SOURCE DATA
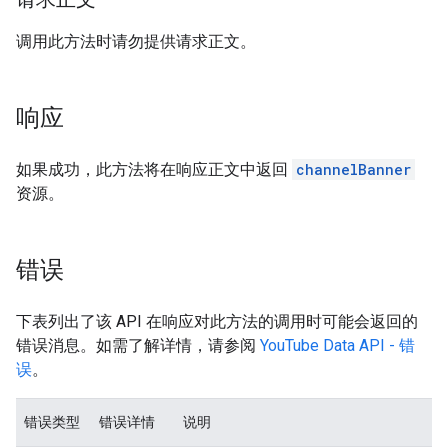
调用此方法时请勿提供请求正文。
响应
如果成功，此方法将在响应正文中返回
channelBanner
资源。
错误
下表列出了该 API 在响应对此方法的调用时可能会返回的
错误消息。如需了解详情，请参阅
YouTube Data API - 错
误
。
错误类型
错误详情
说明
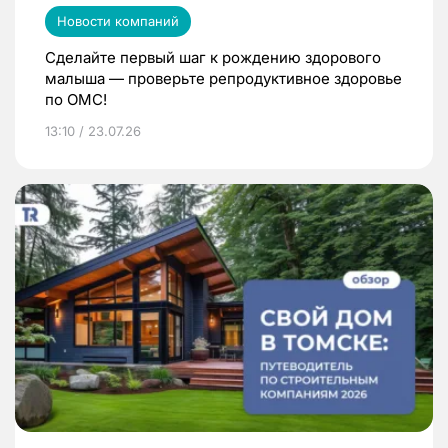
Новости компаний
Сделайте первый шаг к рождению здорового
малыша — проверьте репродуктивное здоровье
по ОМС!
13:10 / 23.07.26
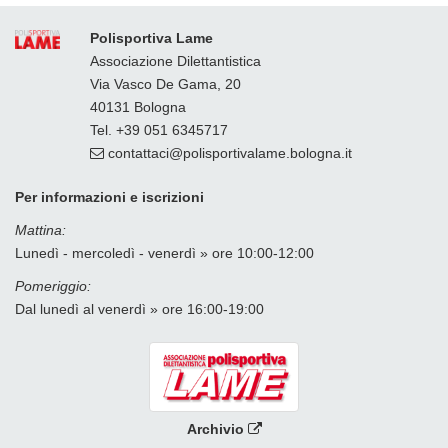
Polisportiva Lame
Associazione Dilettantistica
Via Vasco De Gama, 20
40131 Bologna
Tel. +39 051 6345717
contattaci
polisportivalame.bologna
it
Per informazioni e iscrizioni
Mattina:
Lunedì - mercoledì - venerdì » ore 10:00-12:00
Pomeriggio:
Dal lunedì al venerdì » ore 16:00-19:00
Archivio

WHAT IS REQUIRED
Turn the text lines from all the entries above into a JSON list of strings, one string per line, with blank lines dropped. Leave the pictures out.

THE ANSWER
[
  "调用此方法时请勿提供请求正文。",
  "响应",
  "如果成功，此方法将在响应正文中返回",
  "channelBanner",
  "资源。",
  "错误",
  "下表列出了该 API 在响应对此方法的调用时可能会返回的",
  "错误消息。如需了解详情，请参阅",
  "YouTube Data API - 错",
  "误",
  "。",
  "错误类型",
  "错误详情",
  "说明",
  "Новости компаний",
  "Сделайте первый шаг к рождению здорового",
  "малыша — проверьте репродуктивное здоровье",
  "по ОМС!",
  "13:10 / 23.07.26",
  "Polisportiva Lame",
  "Associazione Dilettantistica",
  "Via Vasco De Gama, 20",
  "40131 Bologna",
  "Tel. +39 051 6345717",
  "contattaci",
  "polisportivalame.bologna",
  "it",
  "Per informazioni e iscrizioni",
  "Mattina:",
  "Lunedì - mercoledì - venerdì » ore 10:00-12:00",
  "Pomeriggio:",
  "Dal lunedì al venerdì » ore 16:00-19:00",
  "Archivio"
]